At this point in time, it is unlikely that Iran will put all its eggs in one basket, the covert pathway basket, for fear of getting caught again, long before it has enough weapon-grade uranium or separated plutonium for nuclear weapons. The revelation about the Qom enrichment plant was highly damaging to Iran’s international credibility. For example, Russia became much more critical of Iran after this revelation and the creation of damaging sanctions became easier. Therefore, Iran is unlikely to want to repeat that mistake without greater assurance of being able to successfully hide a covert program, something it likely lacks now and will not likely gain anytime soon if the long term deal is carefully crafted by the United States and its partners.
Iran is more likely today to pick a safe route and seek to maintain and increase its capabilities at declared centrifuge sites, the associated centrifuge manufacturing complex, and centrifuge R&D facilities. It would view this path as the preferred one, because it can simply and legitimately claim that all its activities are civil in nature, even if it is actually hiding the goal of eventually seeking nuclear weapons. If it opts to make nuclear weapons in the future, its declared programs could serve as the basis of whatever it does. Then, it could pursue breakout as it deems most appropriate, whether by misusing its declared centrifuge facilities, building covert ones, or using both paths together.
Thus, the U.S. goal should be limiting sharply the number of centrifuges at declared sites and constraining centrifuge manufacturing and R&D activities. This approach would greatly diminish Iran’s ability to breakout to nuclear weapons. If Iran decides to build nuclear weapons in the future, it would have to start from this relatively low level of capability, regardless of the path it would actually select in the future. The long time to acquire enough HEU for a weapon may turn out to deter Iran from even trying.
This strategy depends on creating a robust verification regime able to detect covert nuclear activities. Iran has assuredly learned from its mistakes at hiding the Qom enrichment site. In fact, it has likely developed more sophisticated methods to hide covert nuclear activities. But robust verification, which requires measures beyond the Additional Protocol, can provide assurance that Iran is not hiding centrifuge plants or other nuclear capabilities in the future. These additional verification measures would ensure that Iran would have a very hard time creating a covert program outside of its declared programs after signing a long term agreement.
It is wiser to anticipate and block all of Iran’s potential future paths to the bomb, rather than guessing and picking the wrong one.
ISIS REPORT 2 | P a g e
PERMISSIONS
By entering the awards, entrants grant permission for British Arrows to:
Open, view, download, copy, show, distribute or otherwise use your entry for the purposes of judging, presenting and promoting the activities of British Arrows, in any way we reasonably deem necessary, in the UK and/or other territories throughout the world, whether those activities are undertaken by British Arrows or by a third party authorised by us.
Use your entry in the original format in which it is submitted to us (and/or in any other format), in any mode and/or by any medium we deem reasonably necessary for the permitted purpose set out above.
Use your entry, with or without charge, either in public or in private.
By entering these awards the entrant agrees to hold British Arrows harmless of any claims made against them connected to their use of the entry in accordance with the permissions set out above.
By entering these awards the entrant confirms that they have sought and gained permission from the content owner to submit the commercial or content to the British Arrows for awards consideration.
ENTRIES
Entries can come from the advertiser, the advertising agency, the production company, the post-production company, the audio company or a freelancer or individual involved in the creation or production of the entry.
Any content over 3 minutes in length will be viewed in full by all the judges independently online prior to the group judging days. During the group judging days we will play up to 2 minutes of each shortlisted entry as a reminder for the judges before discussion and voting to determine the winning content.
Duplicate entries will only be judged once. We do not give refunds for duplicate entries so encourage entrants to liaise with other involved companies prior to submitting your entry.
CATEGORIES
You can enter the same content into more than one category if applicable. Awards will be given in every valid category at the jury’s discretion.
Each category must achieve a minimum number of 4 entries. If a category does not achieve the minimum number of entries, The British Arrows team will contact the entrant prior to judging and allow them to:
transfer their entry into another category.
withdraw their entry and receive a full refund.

■ ■ ■ ■

[Try it]
Quote only the lines from the line containing "Use your entry, with" through the end of the listing, please, keeping both the first and the last line.

[Answer for this exercise]
Use your entry, with or without charge, either in public or in private.
By entering these awards the entrant agrees to hold British Arrows harmless of any claims made against them connected to their use of the entry in accordance with the permissions set out above.
By entering these awards the entrant confirms that they have sought and gained permission from the content owner to submit the commercial or content to the British Arrows for awards consideration.
ENTRIES
Entries can come from the advertiser, the advertising agency, the production company, the post-production company, the audio company or a freelancer or individual involved in the creation or production of the entry.
Any content over 3 minutes in length will be viewed in full by all the judges independently online prior to the group judging days. During the group judging days we will play up to 2 minutes of each shortlisted entry as a reminder for the judges before discussion and voting to determine the winning content.
Duplicate entries will only be judged once. We do not give refunds for duplicate entries so encourage entrants to liaise with other involved companies prior to submitting your entry.
CATEGORIES
You can enter the same content into more than one category if applicable. Awards will be given in every valid category at the jury’s discretion.
Each category must achieve a minimum number of 4 entries. If a category does not achieve the minimum number of entries, The British Arrows team will contact the entrant prior to judging and allow them to:
transfer their entry into another category.
withdraw their entry and receive a full refund.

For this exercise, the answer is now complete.